Jeremy asintió, con la vista clavada en ella.
– ¿Tú crees? -dijo, vacilante-. ¿Después de tantos años… conmigo… así?
– Sé que te ayudará. Lo sé.
Jeremy alisó sus ropas. Se sonó ruidosamente de nuevo y guardó el pañuelo en el bolsillo.
– Le quieres, ¿verdad, muchacha?
Samantha removió los pies.
– Tú no eres como la otra. Harías cualquier cosa por él.
– Sí -reconoció ella-. Haría cualquier cosa.
Cuando Lynley llegó a Padley Gorge, el registro de Maiden Hall estaba en pleno apogeo. Hanken había ido acompañado de seis agentes, a los que desplegó de forma económica y metódica. Tres estaban registrando el piso de la familia, el piso de los huéspedes y la planta baja del hotel. Uno estaba registrando los edificios anexos de la propiedad y dos los terrenos. Hanken coordinaba el esfuerzo. Cuando Lynley frenó en el aparcamiento, lo vio fumando con semblante malhumorado bajo un paraguas, cerca de un coche policial, mientras hablaba con el agente destinado al piso de la familia.
– Reúnete con los que están peinando los terrenos -ordenó Hanken-. Si descubrís que han cavado algo, lanzaos sobre ello como sabuesos detrás de un zorro.
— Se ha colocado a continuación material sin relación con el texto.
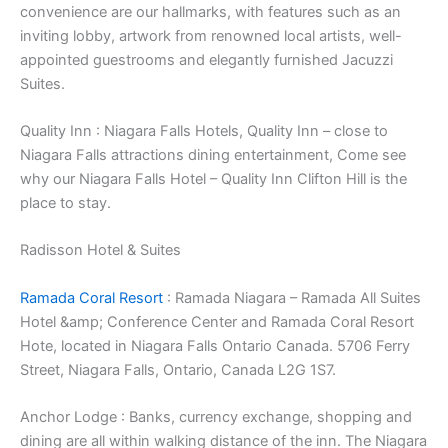
convenience are our hallmarks, with features such as an
inviting lobby, artwork from renowned local artists, well-
appointed guestrooms and elegantly furnished Jacuzzi
Suites.
Quality Inn : Niagara Falls Hotels, Quality Inn – close to
Niagara Falls attractions dining entertainment, Come see
why our Niagara Falls Hotel – Quality Inn Clifton Hill is the
place to stay.
Radisson Hotel & Suites
Ramada Coral Resort
: Ramada Niagara – Ramada All Suites
Hotel &amp; Conference Center and Ramada Coral Resort
Hote, located in Niagara Falls Ontario Canada. 5706 Ferry
Street, Niagara Falls, Ontario, Canada L2G 1S7.
Anchor Lodge : Banks, currency exchange, shopping and
dining are all within walking distance of the inn. The Niagara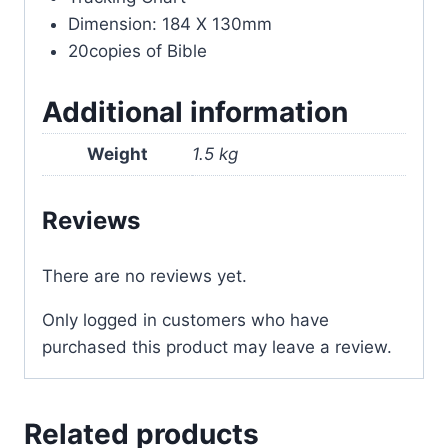
Dimension: 184 X 130mm
20copies of Bible
Additional information
Weight
1.5 kg
Reviews
There are no reviews yet.
Only logged in customers who have
purchased this product may leave a review.
Related products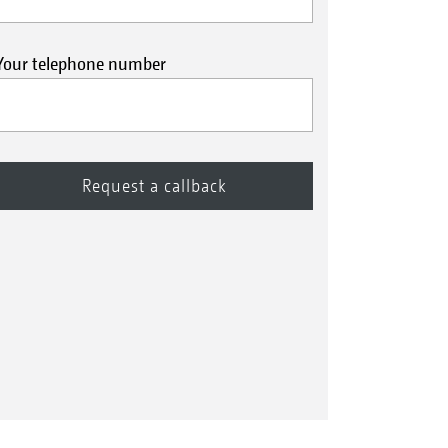
Your telephone number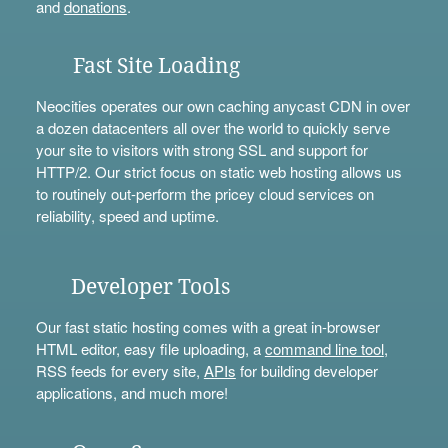
and
donations
.
Fast Site Loading
Neocities operates our own caching anycast CDN in over
a dozen datacenters all over the world to quickly serve
your site to visitors with strong SSL and support for
HTTP/2. Our strict focus on static web hosting allows us
to routinely out-perform the pricey cloud services on
reliability, speed and uptime.
Developer Tools
Our fast static hosting comes with a great in-browser
HTML editor, easy file uploading, a
command line tool
,
RSS feeds for every site,
APIs
for building developer
applications, and much more!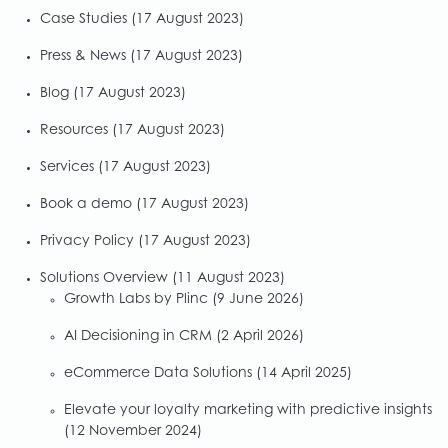
Case Studies
(17 August 2023)
Press & News
(17 August 2023)
Blog
(17 August 2023)
Resources
(17 August 2023)
Services
(17 August 2023)
Book a demo
(17 August 2023)
Privacy Policy
(17 August 2023)
Solutions Overview
(11 August 2023)
Growth Labs by Plinc
(9 June 2026)
AI Decisioning in CRM
(2 April 2026)
eCommerce Data Solutions
(14 April 2025)
Elevate your loyalty marketing with predictive insights
(12 November 2024)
El agente se dirigió a la ladera que descendía hasta la carretera, donde había dos policías que caminaban a buen paso entre los árboles y bajo la lluvia.
– Hasta el momento nada -dijo Hanken a Lynley-. Pero ha de estar aquí, en algún sitio. O algo relacionado con ello. Y lo vamos a encontrar.
– Tengo el impermeable -dijo Lynley.
Hanken enarcó una ceja y tiró el cigarrillo al suelo.
– ¿De veras? Buen trabajo, Thomas. ¿Dónde lo encontraste?
Lynley le habló del proceso mental que le había guiado hasta el contenedor. Había descubierto el impermeable bajo una semana de basura del hotel, gracias a una horca y la paciencia de los basureros.
– No parece que te hayas revolcado en un contenedor -comentó Hanken.
– Me he duchado y cambiado -admitió Lynley.
La basura del contenedor, amontonada sobre el impermeable desde hacía casi una semana, lo había protegido de la lluvia, que tal vez habría eliminado las pruebas dejadas en él. La prenda de plástico solo había sido mancillada por posos de café, mondaduras de hortalizas, restos de platos, periódicos viejos y pañuelos de papel arrugados. Y como le habían dado la vuelta, esos desperdicios solo la habían manchado por el revés, hasta que había adquirido el aspecto de una lona impermeable desechada. La superficie exterior no había sido tocada, de modo que las manchas de sangre continuaban tal como habían estado el martes por la noche, mudos testigos de lo ocurrido en Nine Sisters Henge. Lynley había introducido la prenda en una bolsa de supermercado. Estaba en el maletero del Bentley.